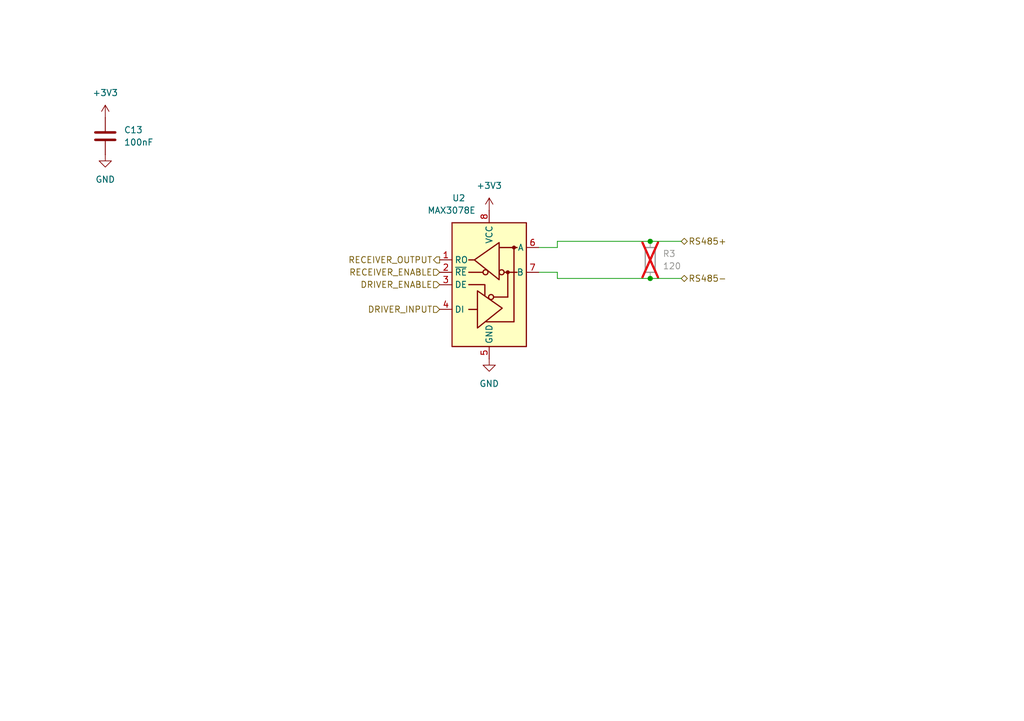
<source format=kicad_sch>
(kicad_sch
	(version 20250114)
	(generator "eeschema")
	(generator_version "9.0")
	(uuid "9c62e85d-d25f-443f-a734-aaef18833501")
	(paper "A5")
	
	(junction
		(at 133.35 49.53)
		(diameter 0)
		(color 0 0 0 0)
		(uuid "80973d12-ae76-4760-bd1e-5d27efc24f11")
	)
	(junction
		(at 133.35 57.15)
		(diameter 0)
		(color 0 0 0 0)
		(uuid "b5cf484e-130f-4618-a991-fb00e19da1b9")
	)
	(wire
		(pts
			(xy 114.3 49.53) (xy 114.3 50.8)
		)
		(stroke
			(width 0)
			(type default)
		)
		(uuid "023ae02b-09af-4e6a-9ada-d2417090d788")
	)
	(wire
		(pts
			(xy 133.35 57.15) (xy 114.3 57.15)
		)
		(stroke
			(width 0)
			(type default)
		)
		(uuid "52cc484a-46b6-46f3-af39-063dfc4b16f3")
	)
	(wire
		(pts
			(xy 114.3 57.15) (xy 114.3 55.88)
		)
		(stroke
			(width 0)
			(type default)
		)
		(uuid "5517d5a3-81a0-4e43-b983-3471994a2024")
	)
	(wire
		(pts
			(xy 139.7 57.15) (xy 133.35 57.15)
		)
		(stroke
			(width 0)
			(type default)
		)
		(uuid "5c904d6a-876d-4fef-bbe8-ed7e14fd6a6a")
	)
	(wire
		(pts
			(xy 114.3 55.88) (xy 110.49 55.88)
		)
		(stroke
			(width 0)
			(type default)
		)
		(uuid "66953e30-d87c-4dd0-a908-d6ad62275083")
	)
	(wire
		(pts
			(xy 133.35 49.53) (xy 114.3 49.53)
		)
		(stroke
			(width 0)
			(type default)
		)
		(uuid "93057509-8969-47f9-96fa-1ff1c44829be")
	)
	(wire
		(pts
			(xy 139.7 49.53) (xy 133.35 49.53)
		)
		(stroke
			(width 0)
			(type default)
		)
		(uuid "9442df77-4447-4e5e-9a57-a2cfd8e03a82")
	)
	(wire
		(pts
			(xy 114.3 50.8) (xy 110.49 50.8)
		)
		(stroke
			(width 0)
			(type default)
		)
		(uuid "d1c09e74-17f8-475a-bdae-6c4788276125")
	)
	(hierarchical_label "RECEIVER_ENABLE"
		(shape input)
		(at 90.17 55.88 180)
		(effects
			(font
				(size 1.27 1.27)
			)
			(justify right)
		)
		(uuid "3c75afcd-2fd9-4f46-b004-d23b1cf8a59a")
	)
	(hierarchical_label "RS485-"
		(shape bidirectional)
		(at 139.7 57.15 0)
		(effects
			(font
				(size 1.27 1.27)
			)
			(justify left)
		)
		(uuid "88452747-bff6-4018-8381-ca3a82f20b1f")
	)
	(hierarchical_label "DRIVER_ENABLE"
		(shape input)
		(at 90.17 58.42 180)
		(effects
			(font
				(size 1.27 1.27)
			)
			(justify right)
		)
		(uuid "98e812ed-8705-4fea-8083-b09d78f46f0d")
	)
	(hierarchical_label "DRIVER_INPUT"
		(shape input)
		(at 90.17 63.5 180)
		(effects
			(font
				(size 1.27 1.27)
			)
			(justify right)
		)
		(uuid "db5b7ebd-04db-45c1-9dd3-04e2fc0051d5")
	)
	(hierarchical_label "RECEIVER_OUTPUT"
		(shape output)
		(at 90.17 53.34 180)
		(effects
			(font
				(size 1.27 1.27)
			)
			(justify right)
		)
		(uuid "e93c760b-6ece-4580-86dc-6e8d7817437b")
	)
	(hierarchical_label "RS485+"
		(shape bidirectional)
		(at 139.7 49.53 0)
		(effects
			(font
				(size 1.27 1.27)
			)
			(justify left)
		)
		(uuid "efca5416-7d3a-493c-ac2a-8587c7d428dd")
	)
	(symbol
		(lib_id "power:GND")
		(at 21.59 31.75 0)
		(unit 1)
		(exclude_from_sim no)
		(in_bom yes)
		(on_board yes)
		(dnp no)
		(fields_autoplaced yes)
		(uuid "3e7cab17-78cb-430f-b6d2-4992868ca46b")
		(property "Reference" "#PWR032"
			(at 21.59 38.1 0)
			(effects
				(font
					(size 1.27 1.27)
				)
				(hide yes)
			)
		)
		(property "Value" "GND"
			(at 21.59 36.83 0)
			(effects
				(font
					(size 1.27 1.27)
				)
			)
		)
		(property "Footprint" ""
			(at 21.59 31.75 0)
			(effects
				(font
					(size 1.27 1.27)
				)
				(hide yes)
			)
		)
		(property "Datasheet" ""
			(at 21.59 31.75 0)
			(effects
				(font
					(size 1.27 1.27)
				)
				(hide yes)
			)
		)
		(property "Description" "Power symbol creates a global label with name \"GND\" , ground"
			(at 21.59 31.75 0)
			(effects
				(font
					(size 1.27 1.27)
				)
				(hide yes)
			)
		)
		(pin "1"
			(uuid "9ccbb11d-6dc1-4722-8e60-d99348249219")
		)
		(instances
			(project "grblHAL"
				(path "/cdd9c49a-90bc-413d-a8de-45f08eb8c971/332bbcf8-0bbb-47b1-8de7-b4fe7bbccf7f"
					(reference "#PWR032")
					(unit 1)
				)
			)
		)
	)
	(symbol
		(lib_id "Interface_UART:MAX3078E")
		(at 100.33 58.42 0)
		(unit 1)
		(exclude_from_sim no)
		(in_bom yes)
		(on_board yes)
		(dnp no)
		(uuid "43a6c3a8-448b-4b0b-b71a-982c8d8eba95")
		(property "Reference" "U2"
			(at 92.71 40.64 0)
			(effects
				(font
					(size 1.27 1.27)
				)
				(justify left)
			)
		)
		(property "Value" "MAX3078E"
			(at 87.63 43.18 0)
			(effects
				(font
					(size 1.27 1.27)
				)
				(justify left)
			)
		)
		(property "Footprint" "Package_SO:SOIC-8_3.9x4.9mm_P1.27mm"
			(at 127 67.31 0)
			(effects
				(font
					(size 1.27 1.27)
					(italic yes)
				)
				(hide yes)
			)
		)
		(property "Datasheet" "https://datasheet.lcsc.com/lcsc/2304140030_HGSEMI-MAX3078EM-TR_C336020.pdf?_gl=1*1x8wef*_ga*MTA5OTM3NDU3Ny4xNzE3ODEwNDk4*_ga_98M84MKSZH*MTcxODA3ODI1MC4xOS4xLjE3MTgwODQwMTkuNjAuMC4w"
			(at 100.33 58.42 0)
			(effects
				(font
					(size 1.27 1.27)
				)
				(hide yes)
			)
		)
		(property "Description" "transceiver 500Kbps 1/1 SOP-8 RS-485/RS-422 ICs ROHS"
			(at 100.33 58.42 0)
			(effects
				(font
					(size 1.27 1.27)
				)
				(hide yes)
			)
		)
		(property "#" "C336020"
			(at 100.33 58.42 0)
			(effects
				(font
					(size 1.27 1.27)
				)
				(hide yes)
			)
		)
		(property "Height" ""
			(at 100.33 58.42 0)
			(effects
				(font
					(size 1.27 1.27)
				)
				(hide yes)
			)
		)
		(property "Width" ""
			(at 100.33 58.42 0)
			(effects
				(font
					(size 1.27 1.27)
				)
				(hide yes)
			)
		)
		(property "Length" ""
			(at 100.33 58.42 0)
			(effects
				(font
					(size 1.27 1.27)
				)
				(hide yes)
			)
		)
		(property "Tape" ""
			(at 100.33 58.42 0)
			(effects
				(font
					(size 1.27 1.27)
				)
				(hide yes)
			)
		)
		(pin "8"
			(uuid "18432050-9192-47a3-b9b0-021225e1faa7")
		)
		(pin "7"
			(uuid "3a4f7bdb-6279-494a-85a9-5d7c92313edf")
		)
		(pin "4"
			(uuid "4c3cf090-bf7a-4d17-8556-d9125d2d0a15")
		)
		(pin "2"
			(uuid "83d260ba-67ab-4540-8fdf-2bae904f3b63")
		)
		(pin "5"
			(uuid "cb3aacd8-1cc1-4511-8e41-a0155d536b52")
		)
		(pin "6"
			(uuid "6c7e2dd2-9870-417a-bee6-c3f0711d4578")
		)
		(pin "3"
			(uuid "4763daa6-821a-4de5-b3a3-eb10e66bc66f")
		)
		(pin "1"
			(uuid "4109a1fb-7079-4e9e-8b53-88984ecd5603")
		)
		(instances
			(project "grblHAL"
				(path "/cdd9c49a-90bc-413d-a8de-45f08eb8c971/332bbcf8-0bbb-47b1-8de7-b4fe7bbccf7f"
					(reference "U2")
					(unit 1)
				)
			)
		)
	)
	(symbol
		(lib_id "power:+3V3")
		(at 100.33 43.18 0)
		(unit 1)
		(exclude_from_sim no)
		(in_bom yes)
		(on_board yes)
		(dnp no)
		(fields_autoplaced yes)
		(uuid "712917ab-2f5a-4a24-8cb5-875b29c830ac")
		(property "Reference" "#PWR033"
			(at 100.33 46.99 0)
			(effects
				(font
					(size 1.27 1.27)
				)
				(hide yes)
			)
		)
		(property "Value" "+3V3"
			(at 100.33 38.1 0)
			(effects
				(font
					(size 1.27 1.27)
				)
			)
		)
		(property "Footprint" ""
			(at 100.33 43.18 0)
			(effects
				(font
					(size 1.27 1.27)
				)
				(hide yes)
			)
		)
		(property "Datasheet" ""
			(at 100.33 43.18 0)
			(effects
				(font
					(size 1.27 1.27)
				)
				(hide yes)
			)
		)
		(property "Description" "Power symbol creates a global label with name \"+3V3\""
			(at 100.33 43.18 0)
			(effects
				(font
					(size 1.27 1.27)
				)
				(hide yes)
			)
		)
		(pin "1"
			(uuid "b582f302-11ad-4ec5-82e0-acb3db718575")
		)
		(instances
			(project "grblHAL"
				(path "/cdd9c49a-90bc-413d-a8de-45f08eb8c971/332bbcf8-0bbb-47b1-8de7-b4fe7bbccf7f"
					(reference "#PWR033")
					(unit 1)
				)
			)
		)
	)
	(symbol
		(lib_id "power:GND")
		(at 100.33 73.66 0)
		(unit 1)
		(exclude_from_sim no)
		(in_bom yes)
		(on_board yes)
		(dnp no)
		(fields_autoplaced yes)
		(uuid "8855794e-7e9b-4ce3-988b-586057281227")
		(property "Reference" "#PWR034"
			(at 100.33 80.01 0)
			(effects
				(font
					(size 1.27 1.27)
				)
				(hide yes)
			)
		)
		(property "Value" "GND"
			(at 100.33 78.74 0)
			(effects
				(font
					(size 1.27 1.27)
				)
			)
		)
		(property "Footprint" ""
			(at 100.33 73.66 0)
			(effects
				(font
					(size 1.27 1.27)
				)
				(hide yes)
			)
		)
		(property "Datasheet" ""
			(at 100.33 73.66 0)
			(effects
				(font
					(size 1.27 1.27)
				)
				(hide yes)
			)
		)
		(property "Description" "Power symbol creates a global label with name \"GND\" , ground"
			(at 100.33 73.66 0)
			(effects
				(font
					(size 1.27 1.27)
				)
				(hide yes)
			)
		)
		(pin "1"
			(uuid "ae0613da-1dd3-43d7-bcf7-720067507c03")
		)
		(instances
			(project "grblHAL"
				(path "/cdd9c49a-90bc-413d-a8de-45f08eb8c971/332bbcf8-0bbb-47b1-8de7-b4fe7bbccf7f"
					(reference "#PWR034")
					(unit 1)
				)
			)
		)
	)
	(symbol
		(lib_id "Device:R")
		(at 133.35 53.34 0)
		(unit 1)
		(exclude_from_sim no)
		(in_bom yes)
		(on_board yes)
		(dnp yes)
		(fields_autoplaced yes)
		(uuid "88e36c12-f642-4846-80e3-95ef32f1f2a5")
		(property "Reference" "R3"
			(at 135.89 52.0699 0)
			(effects
				(font
					(size 1.27 1.27)
				)
				(justify left)
			)
		)
		(property "Value" "120"
			(at 135.89 54.6099 0)
			(effects
				(font
					(size 1.27 1.27)
				)
				(justify left)
			)
		)
		(property "Footprint" "Resistor_SMD:R_0603_1608Metric"
			(at 131.572 53.34 90)
			(effects
				(font
					(size 1.27 1.27)
				)
				(hide yes)
			)
		)
		(property "Datasheet" "https://wmsc.lcsc.com/wmsc/upload/file/pdf/v2/lcsc/2206010130_UNI-ROYAL-Uniroyal-Elec-0603WAF1201T5E_C22765.pdf"
			(at 133.35 53.34 0)
			(effects
				(font
					(size 1.27 1.27)
				)
				(hide yes)
			)
		)
		(property "Description" "100mW Thick Film Resistors 75V ±100ppm/℃ ±1% 1.2kΩ 0603 Chip Resistor - Surface Mount ROHS"
			(at 133.35 53.34 0)
			(effects
				(font
					(size 1.27 1.27)
				)
				(hide yes)
			)
		)
		(property "#" "C22765"
			(at 133.35 53.34 0)
			(effects
				(font
					(size 1.27 1.27)
				)
				(hide yes)
			)
		)
		(property "Height" ".45"
			(at 133.35 53.34 0)
			(effects
				(font
					(size 1.27 1.27)
				)
				(hide yes)
			)
		)
		(property "Width" ".8"
			(at 133.35 53.34 0)
			(effects
				(font
					(size 1.27 1.27)
				)
				(hide yes)
			)
		)
		(property "Length" "1.6"
			(at 133.35 53.34 0)
			(effects
				(font
					(size 1.27 1.27)
				)
				(hide yes)
			)
		)
		(property "Tape" "8x4"
			(at 133.35 53.34 0)
			(effects
				(font
					(size 1.27 1.27)
				)
				(hide yes)
			)
		)
		(pin "2"
			(uuid "76fd9a21-3004-4b3a-9695-6bde200c7d8a")
		)
		(pin "1"
			(uuid "03dec823-4f27-488e-8f12-9a9dce9e12f2")
		)
		(instances
			(project "grblHAL"
				(path "/cdd9c49a-90bc-413d-a8de-45f08eb8c971/332bbcf8-0bbb-47b1-8de7-b4fe7bbccf7f"
					(reference "R3")
					(unit 1)
				)
			)
		)
	)
	(symbol
		(lib_id "power:+3V3")
		(at 21.59 24.13 0)
		(unit 1)
		(exclude_from_sim no)
		(in_bom yes)
		(on_board yes)
		(dnp no)
		(fields_autoplaced yes)
		(uuid "bdcf55e7-4b4b-42cb-aae2-af3588375c98")
		(property "Reference" "#PWR031"
			(at 21.59 27.94 0)
			(effects
				(font
					(size 1.27 1.27)
				)
				(hide yes)
			)
		)
		(property "Value" "+3V3"
			(at 21.59 19.05 0)
			(effects
				(font
					(size 1.27 1.27)
				)
			)
		)
		(property "Footprint" ""
			(at 21.59 24.13 0)
			(effects
				(font
					(size 1.27 1.27)
				)
				(hide yes)
			)
		)
		(property "Datasheet" ""
			(at 21.59 24.13 0)
			(effects
				(font
					(size 1.27 1.27)
				)
				(hide yes)
			)
		)
		(property "Description" "Power symbol creates a global label with name \"+3V3\""
			(at 21.59 24.13 0)
			(effects
				(font
					(size 1.27 1.27)
				)
				(hide yes)
			)
		)
		(pin "1"
			(uuid "5b80c5d0-673d-4dae-98a1-52c2e453ea8f")
		)
		(instances
			(project "grblHAL"
				(path "/cdd9c49a-90bc-413d-a8de-45f08eb8c971/332bbcf8-0bbb-47b1-8de7-b4fe7bbccf7f"
					(reference "#PWR031")
					(unit 1)
				)
			)
		)
	)
	(symbol
		(lib_id "Device:C")
		(at 21.59 27.94 0)
		(unit 1)
		(exclude_from_sim no)
		(in_bom yes)
		(on_board yes)
		(dnp no)
		(fields_autoplaced yes)
		(uuid "fc41b7e3-8d68-49d3-a3be-ee24912967b9")
		(property "Reference" "C13"
			(at 25.4 26.6699 0)
			(effects
				(font
					(size 1.27 1.27)
				)
				(justify left)
			)
		)
		(property "Value" "100nF"
			(at 25.4 29.2099 0)
			(effects
				(font
					(size 1.27 1.27)
				)
				(justify left)
			)
		)
		(property "Footprint" "Capacitor_SMD:C_0603_1608Metric"
			(at 22.5552 31.75 0)
			(effects
				(font
					(size 1.27 1.27)
				)
				(hide yes)
			)
		)
		(property "Datasheet" "https://wmsc.lcsc.com/wmsc/upload/file/pdf/v2/lcsc/2211101700_YAGEO-CC0603KRX7R9BB104_C14663.pdf"
			(at 21.59 27.94 0)
			(effects
				(font
					(size 1.27 1.27)
				)
				(hide yes)
			)
		)
		(property "Description" "50V 100nF X7R ±10% 0603 Multilayer Ceramic Capacitors MLCC - SMD/SMT ROHS"
			(at 21.59 27.94 0)
			(effects
				(font
					(size 1.27 1.27)
				)
				(hide yes)
			)
		)
		(property "#" "C14663"
			(at 21.59 27.94 0)
			(effects
				(font
					(size 1.27 1.27)
				)
				(hide yes)
			)
		)
		(property "Height" ".8"
			(at 21.59 27.94 0)
			(effects
				(font
					(size 1.27 1.27)
				)
				(hide yes)
			)
		)
		(property "Width" ".8"
			(at 21.59 27.94 0)
			(effects
				(font
					(size 1.27 1.27)
				)
				(hide yes)
			)
		)
		(property "Length" "1.6"
			(at 21.59 27.94 0)
			(effects
				(font
					(size 1.27 1.27)
				)
				(hide yes)
			)
		)
		(property "Tape" "8x4"
			(at 21.59 27.94 0)
			(effects
				(font
					(size 1.27 1.27)
				)
				(hide yes)
			)
		)
		(pin "1"
			(uuid "8037f82f-4408-4038-9931-d3f413473e2e")
		)
		(pin "2"
			(uuid "529b73f1-9681-4f6a-baf0-69c5f3dabd6e")
		)
		(instances
			(project "grblHAL"
				(path "/cdd9c49a-90bc-413d-a8de-45f08eb8c971/332bbcf8-0bbb-47b1-8de7-b4fe7bbccf7f"
					(reference "C13")
					(unit 1)
				)
			)
		)
	)
)

</source>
━━━
Required work -
Copy out each line of the material that holds the word "file".

Worked solution -
		(property "Datasheet" "https://wmsc.lcsc.com/wmsc/upload/file/pdf/v2/lcsc/2206010130_UNI-ROYAL-Uniroyal-Elec-0603WAF1201T5E_C22765.pdf"
		(property "Datasheet" "https://wmsc.lcsc.com/wmsc/upload/file/pdf/v2/lcsc/2211101700_YAGEO-CC0603KRX7R9BB104_C14663.pdf"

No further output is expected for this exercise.